Alerts Worth Paging On
The principle: alert on user impact, not on infrastructure. Most LLM infra metrics are non-actionable as alerts because the action is “wait for the provider” or “investigate later.”
5xx rate above 2% over 5 minutes. Page. Something is broken.
p95 latency above 12 seconds for 10 minutes. Page. Users are timing out.
Fallback rate above 25% for 10 minutes. Page. Primary provider is degraded.
Daily spend above 1.5x the 30-day moving average. Notify (not page). Could be legitimate traffic, could be a runaway loop, could be abuse.
Refusal rate above 40% over 1 hour. Notify. Quality may have regressed.

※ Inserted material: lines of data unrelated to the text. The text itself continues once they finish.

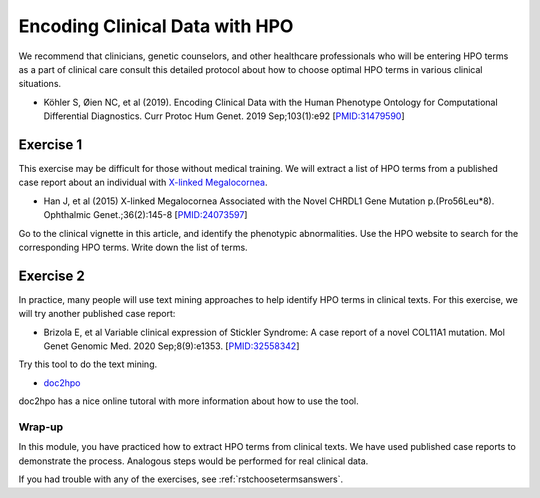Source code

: .. _rstchoosingterms:


###############################
Encoding Clinical Data with HPO
###############################

We recommend that clinicians, genetic counselors, and other healthcare professionals who will be entering HPO terms as a part of clinical 
care consult this detailed protocol about how to choose optimal HPO terms in various clinical situations.


* Köhler S, Øien NC, et al (2019). Encoding Clinical Data with the Human Phenotype Ontology for Computational Differential Diagnostics.  Curr Protoc Hum Genet. 2019 Sep;103(1):e92 [`PMID:31479590 <https://pubmed.ncbi.nlm.nih.gov/31479590/>`_]

Exercise 1
^^^^^^^^^^

This exercise may be difficult for those without medical training. We will extract a list of HPO terms from 
a published case report about an individual with `X-linked Megalocornea <https://www.omim.org/entry/309300>`_.

* Han J, et al (2015) X-linked Megalocornea Associated with the Novel CHRDL1 Gene Mutation p.(Pro56Leu*8). Ophthalmic Genet.;36(2):145-8 [`PMID:24073597 <https://pubmed.ncbi.nlm.nih.gov/24073597/>`_]


Go to the clinical vignette in this article, and identify the phenotypic abnormalities. Use the HPO website to search for the corresponding HPO terms. Write down the list of terms.



Exercise 2
^^^^^^^^^^

In practice, many people will use text mining approaches to help identify HPO terms in clinical texts. For this exercise, we will try another published case report:

*  Brizola E, et al Variable clinical expression of Stickler Syndrome: A case report of a novel COL11A1 mutation. Mol Genet Genomic Med. 2020 Sep;8(9):e1353. [`PMID:32558342 <https://pubmed.ncbi.nlm.nih.gov/32558342/>`_]

Try this tool to do the text mining.

* `doc2hpo <https://doc2hpo.wglab.org/>`_ 

doc2hpo has a nice online tutoral with more information about how to use the tool.

Wrap-up
#######

In this module, you have practiced how to extract HPO terms from clinical texts. We have used published case reports to demonstrate the process. Analogous 
steps would be performed for real clinical data. 

If you had trouble with any of the exercises, see :ref:`rstchoosetermsanswers`.


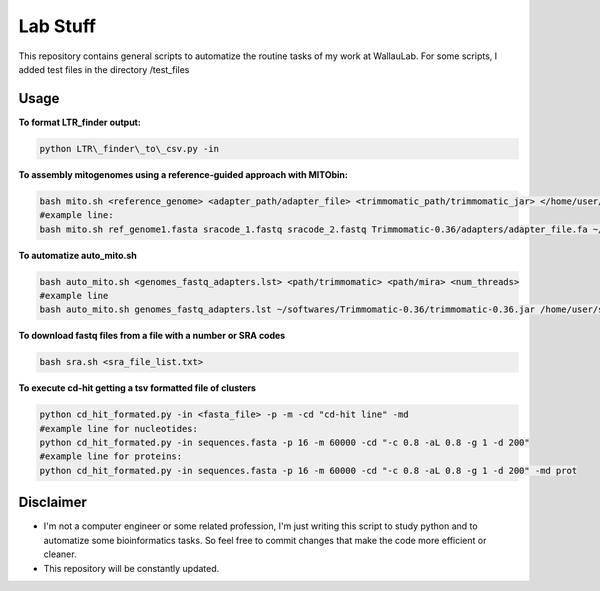Lab Stuff
=========


This repository contains general scripts to automatize the routine tasks of
my work at WallauLab. For some scripts, I added test files in the
directory /test\_files

=====
Usage
=====


**To format LTR\_finder output:**

.. code:: bash
    
    python LTR\_finder\_to\_csv.py -in

**To assembly mitogenomes using a reference-guided approach with MITObin:**

.. code:: bash

    bash mito.sh <reference_genome> <adapter_path/adapter_file> <trimmomatic_path/trimmomatic_jar> </home/user/mira_path/> <num_threads>
    #example line: 
    bash mito.sh ref_genome1.fasta sracode_1.fastq sracode_2.fastq Trimmomatic-0.36/adapters/adapter_file.fa ~/softwares/Trimmomatic-0.36/trimmomatic-0.36.jar /home/user/softwares/mira_4.0.2/ 8


**To automatize auto_mito.sh**

.. code:: bash

    bash auto_mito.sh <genomes_fastq_adapters.lst> <path/trimmomatic> <path/mira> <num_threads>
    #example line
    bash auto_mito.sh genomes_fastq_adapters.lst ~/softwares/Trimmomatic-0.36/trimmomatic-0.36.jar /home/user/softwares/mira_4.0.2/ 8

**To download fastq files from a file with a number or SRA codes**

.. code:: bash

    bash sra.sh <sra_file_list.txt>

**To execute cd-hit getting a tsv formatted file of clusters**

.. code:: bash

    python cd_hit_formated.py -in <fasta_file> -p -m -cd "cd-hit line" -md
    #example line for nucleotides: 
    python cd_hit_formated.py -in sequences.fasta -p 16 -m 60000 -cd "-c 0.8 -aL 0.8 -g 1 -d 200"
    #example line for proteins:
    python cd_hit_formated.py -in sequences.fasta -p 16 -m 60000 -cd "-c 0.8 -aL 0.8 -g 1 -d 200" -md prot

==========
Disclaimer
==========
- I'm not a computer engineer or some related profession, I'm just writing this script to study python and to automatize some bioinformatics tasks. So feel free to commit changes that make the code more efficient or cleaner.

- This repository will be constantly updated.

Retrieval top-score weekly average drops more than 10% week-over-week. Notify. Investigate corpus drift.
That’s six alerts. You should have a few more for the specifics of your stack, but the list should fit on a small page. More than that and people start ignoring them.
Provider Status as Part of Your Stack
Last weekend’s events were a reminder: your provider’s status page is part of your observability surface. The OpenAI status page is published as a structured feed. Scrape it. Surface it on your dashboard next to your own metrics.
If you see your error rate climb and the provider status is green, the bug is yours. If both are red, you’re waiting. Knowing which it is in the first 30 seconds of an incident saves you 30 minutes of misdirected investigation.
I now run a simple poller against the OpenAI status page and emit a metric. Same for Anthropic. It’s low-fidelity but it’s something.
Common Pitfalls
Logging full prompts to your standard log stream. Prompts contain retrieved chunks, which may contain PII, which now lives in your log retention.
Not tagging logs by model version. When you migrate from gpt-4 to gpt-4-turbo, you want to compare token usage and latency cleanly. Untagged logs make this painful.
Treating LLM latency like database latency. P99 of 15 seconds is normal for long-context generation. Setting an alert at 5 seconds will page you forever.
Sampling traces. OpenTelemetry default sampling at low rates means you lose the traces for the rare interesting cases. For LLM workloads at modest QPS, sample at 100% until cost forces otherwise.
Trusting a single metric for “quality.” Refusal rate is a useful signal but it’s not quality. Faithfulness and correctness come from the eval pipeline, not from the production metrics.
Ignoring the embedding API. Your embedding API is its own dependency with its own latency and rate limits. Trace it as a separate span. When users hit rate limits at the embedding step, the symptom looks like a retrieval bug.
What’s Next
I want to write about the agent layer next. Function calling, tool use, the cases where the LLM acts on its outputs. That’s where observability stops being optional and becomes the only thing keeping you sane.
Wrapping Up
Observability for LLM systems is mostly the same as observability for any other distributed system. The pieces that are different — token accounting, retrieval health, refusal rates, provider status — are not exotic. You just have to add them deliberately. Once you do, you’ll spend less time guessing whether something is wrong and more time fixing what is.
Last weekend’s industry chaos will fade. The discipline of knowing the state of your own system will keep paying off.